1. ¹Institute of Immunology, Rikshospitalet University Hospital, Oslo, Norway
2. ²Institute of Immunology, Faculty Division Rikshospitalet, University of Oslo, Oslo, Norway
3. ³Institute for Medical Biometry, Informatics and Epidemiology, University of Bonn, Bonn, Germany
4. ⁴Department of Medical Epidemiology and Biostatistics, Karolinska Institutet, Stockholm, Sweden
5. ⁵Mathematical Statistics, Chalmers University of Technology, Gothenburg, Sweden

Correspondence: MC Eike, Institute of Immunology, Rikshospitalet University Hospital, Sognsvannsveien 20, Oslo N-0027, Norway. E-mail: Morten.Eike@rr-research.no

Received 16 June 2008; Revised 18 August 2008; Accepted 27 August 2008; Published online 2 October 2008.

Abstract

The major histocompatibility complex (MHC) is known to harbour genetic risk factors for type 1 diabetes (T1D) additional to the class II determinants HLA-DRB1, -DQA1 and -DQB1, but strong linkage disequilibrium (LD) has made efforts to establish their location difficult.

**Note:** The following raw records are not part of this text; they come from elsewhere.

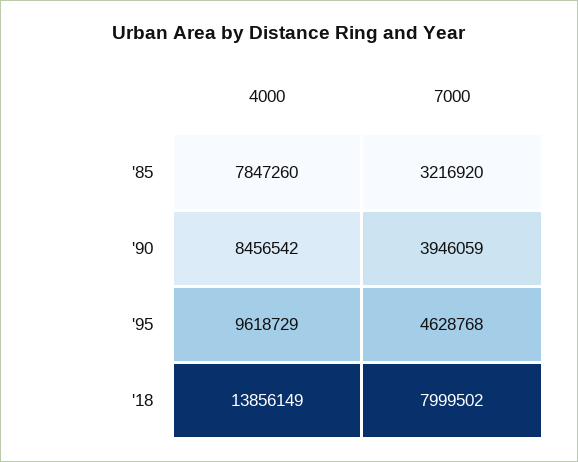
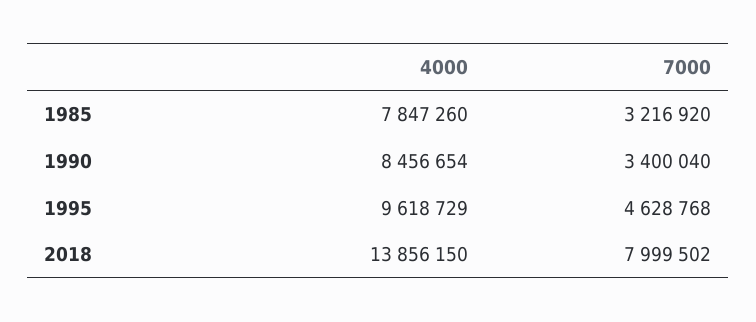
  {
    "4000": {
      "'85": 7847260,
-     "'90": 8456542,
+     "'90": 8456654,
      "'95": 9618729,
-     "'18": 13856149
+     "'18": 13856150
    },
    "7000": {
      "'85": 3216920,
-     "'90": 3946059,
+     "'90": 3400040,
      "'95": 4628768,
      "'18": 7999502
    }
  }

This study utilizes a dataset generated by the T1D genetics consortium (T1DGC), with genotypes for 2965 markers across the MHC in 2321 T1D families of multiple (mostly Caucasian) ethnicities. Using a comprehensive approach consisting of complementary conditional methods and LD analyses, we identified three regions with T1D association, independent both of the known class II determinants and of each other. A subset of polymorphisms that could explain most of the association in each region included single nucleotide polymorphisms (SNPs) in the vicinity of HLA-G, particular HLA-B and HLA-DPB1 alleles, and SNPs close to the COL11A2 and RING1 genes. Apart from HLA-B and HLA-DPB1, all of these represent novel associations, and subpopulation analyses did not indicate large population-specific differences among Caucasians for our findings. On account of the unusual genetic complexity of the MHC, further fine mapping is demanded, with the possible exception of HLA-B. However, our results mean that these efforts can be focused on narrow, defined regions of the MHC.